WASHINGTON -- The White House asserted Wednesday that the $862 billion stimulus law has been even better for the economically-struggling country than previously advertised.
Updating its estimate of the impact the controversial new law has had, the White House now projects that the vast spending act has created or saved between 2.5 million and 3.6 million jobs.
That's up from the estimate of 2.2 million to 2.8 million jobs that was released in the first quarter of the year from the White House Council of Economic Advisers. The new estimate says the act is on track, if it hasn't already reached, the promise that the stimulus act would save or create 3.5 million jobs by the end of 2010.
A growing body of independent economic analysis suggests the law has boosted jobs and kept people off the unemployment line. Yet exactly how many jobs is a matter of dispute, particularly at a time when the national jobless rate continues to hover perilously close to 10 percent.
Much of the stimulus money went to programs -- like tax breaks, Medicaid and unemployment insurance -- that don't lend themselves to easy head counts.
Christina Romer, head of the council, and Vice President Joe Biden released the new quarterly report at a White House event. President Barack Obama and his team are mounting a summertime campaign to show people that the costly stimulus act is working to invigorate the economy.
"There's obviously a lot of uncertainty about any jobs estimate," Romer said. "And I suspect the true effects of the act will not be fully analyzed or fully appreciated for many years."
The White House analysis estimates that every $1 spent as part of the stimulus bill is matched by $3 in private money.
Obama has traveled the country telling voters that as bad as things are, they'd be worse without the stimulus. He acknowledges that message is a tough sell. Obama travels Thursday to Michigan to promote batteries for electric cars, one element of his agenda to create jobs.
Senate Republican Leader Mitch McConnell said the latest White House report was no cause to celebrate. "The fastest-growing parts of this Democrat economy aren't jobs -- they're the crushing burden of the national debt and the size of the federal government," he said.

DATASET CONTENT:
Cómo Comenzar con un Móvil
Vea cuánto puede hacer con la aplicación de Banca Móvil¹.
--
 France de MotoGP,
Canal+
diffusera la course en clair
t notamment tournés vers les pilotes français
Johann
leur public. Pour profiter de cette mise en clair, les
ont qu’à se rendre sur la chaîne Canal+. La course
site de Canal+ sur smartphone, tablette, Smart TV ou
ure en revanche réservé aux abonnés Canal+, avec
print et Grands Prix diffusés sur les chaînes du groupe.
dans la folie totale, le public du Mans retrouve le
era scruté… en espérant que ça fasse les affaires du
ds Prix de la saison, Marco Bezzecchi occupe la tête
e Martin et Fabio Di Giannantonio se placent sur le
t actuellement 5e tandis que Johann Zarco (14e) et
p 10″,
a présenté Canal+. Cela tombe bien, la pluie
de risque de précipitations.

REQUIRED WORK: Quote everything from "WASHINGTON -- The" down to "than previously advertised." in the article on the stimulus jobs estimate, copying it word for word.

ANSWER BOX:
WASHINGTON -- The White House asserted Wednesday that the $862 billion stimulus law has been even better for the economically-struggling country than previously advertised.